The urgency of Norris’s love, “at last, at such an age,” and his hope that Vida may return his love, give Lamb in Love a poignancy that is hard-won and rare.
Indeed, that this man whose hopes have been repeatedly dashed, this man who has never danced a step but believes that he may yet dance “like a gazelle,” comes to seem a marvel of sorts, and his hope an act of courage. “I think he’s really kind of heroic in a way,” says his creator. “He’s such a charming guy. And such a nuisance, too, in some ways.”
And what if that charming nuisance who “shouldered his way” into her fictional world were to show up at the doorstep of Sanctuary Cottage, the old farmhouse she shares with her husband and three children? Would she welcome him into her life? Could she imagine herself hanging out with him and Vida?

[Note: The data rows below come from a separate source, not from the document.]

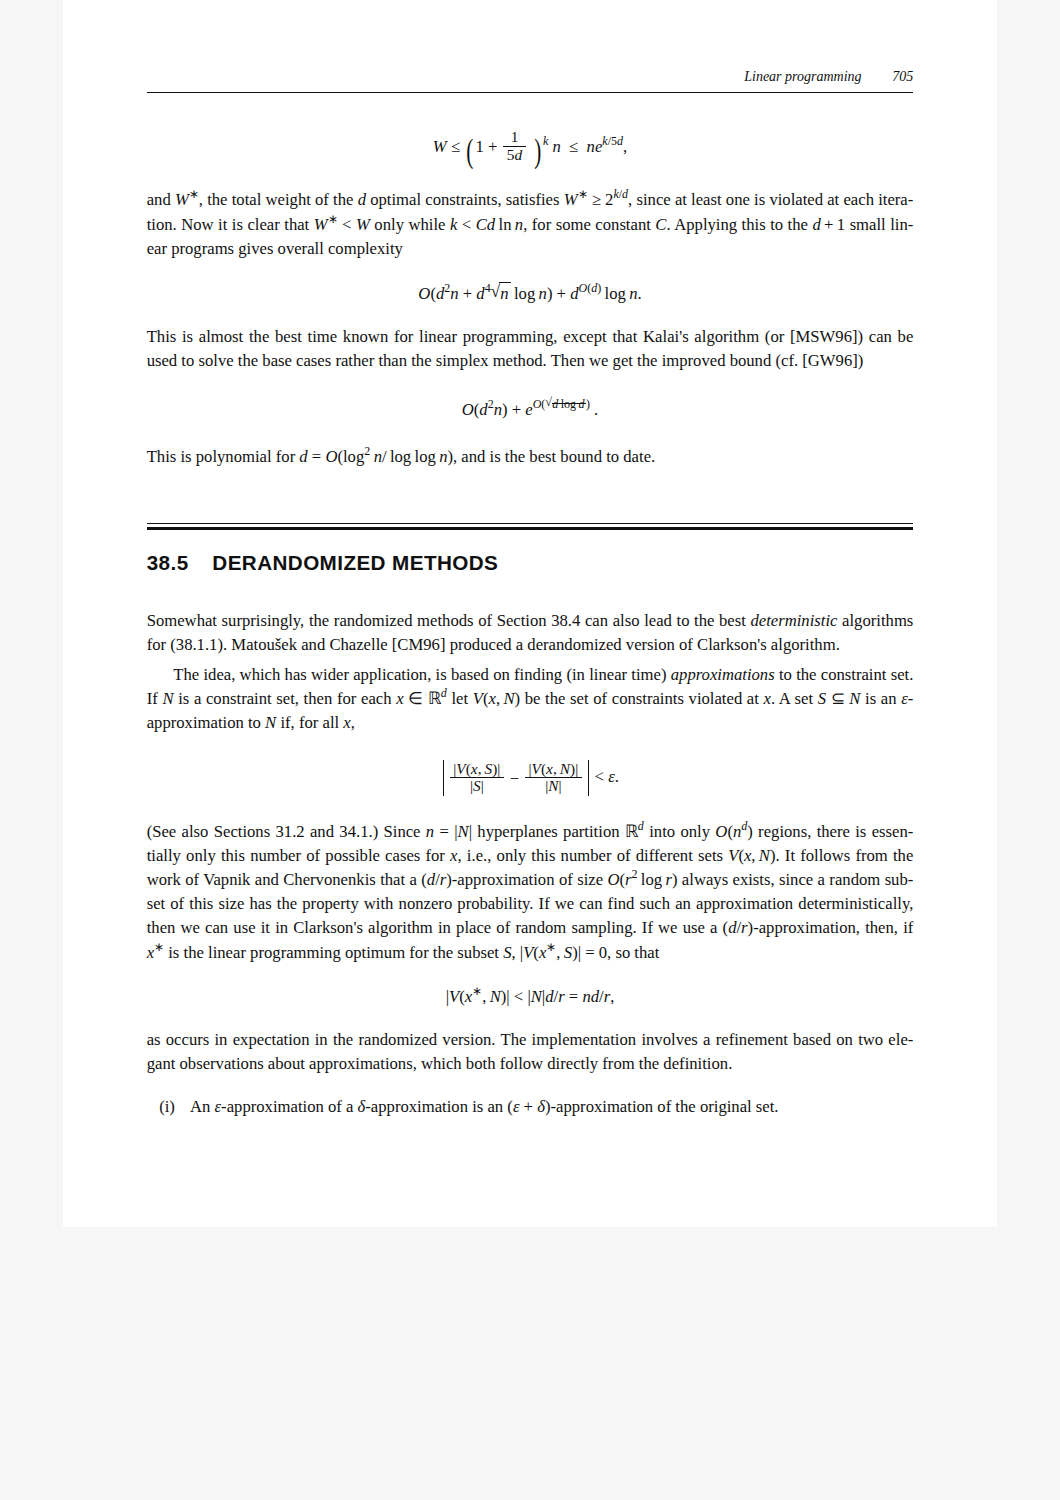Linear programming 705
W ≤ (1 + 15d )k n ≤ nek/5d,
and W∗, the total weight of the d optimal constraints, satisfies W∗ ≥ 2k/d, since at least one is violated at each iteration. Now it is clear that W∗ < W only while k < Cd ln n, for some constant C. Applying this to the d + 1 small linear programs gives overall complexity
O(d2n + d4n log n) + dO(d) log n.
This is almost the best time known for linear programming, except that Kalai's algorithm (or [MSW96]) can be used to solve the base cases rather than the simplex method. Then we get the improved bound (cf. [GW96])
O(d2n) + eO(d log d) .
This is polynomial for d = O(log2 n/ log log n), and is the best bound to date.
38.5 DERANDOMIZED METHODS
Somewhat surprisingly, the randomized methods of Section 38.4 can also lead to the best deterministic algorithms for (38.1.1). Matoušek and Chazelle [CM96] produced a derandomized version of Clarkson's algorithm.
The idea, which has wider application, is based on finding (in linear time) approximations to the constraint set. If N is a constraint set, then for each x ∈ ℝd let V(x, N) be the set of constraints violated at x. A set S ⊆ N is an ε-approximation to N if, for all x,
|V(x, S)||S| − |V(x, N)||N| < ε.
(See also Sections 31.2 and 34.1.) Since n = |N| hyperplanes partition ℝd into only O(nd) regions, there is essentially only this number of possible cases for x, i.e., only this number of different sets V(x, N). It follows from the work of Vapnik and Chervonenkis that a (d/r)-approximation of size O(r2 log r) always exists, since a random subset of this size has the property with nonzero probability. If we can find such an approximation deterministically, then we can use it in Clarkson's algorithm in place of random sampling. If we use a (d/r)-approximation, then, if x∗ is the linear programming optimum for the subset S, |V(x∗, S)| = 0, so that
|V(x∗, N)| < |N|d/r = nd/r,
as occurs in expectation in the randomized version. The implementation involves a refinement based on two elegant observations about approximations, which both follow directly from the definition.
(i) An ε-approximation of a δ-approximation is an (ε + δ)-approximation of the original set.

“Well, I don’t know that they’re the ‘hanging out sort,'” she laughs. “But in a way, I think they are the people in my life. I sometimes wonder whether people ever look around and think: ‘These are my friends? This is my life?'” She laughs. “If you ever stop to do that, you can sort of see what you life is made of . . . I’d hate for that to sound as though I was surrounded by a group of wild eccentrics. Because I don’t believe I am. But I certainly find myself in communities over and over again where I cross paths with those people all the time . . . I think they are the people of my life.”
Laura Reynolds Adler lives in New York City and regularly interviews authors.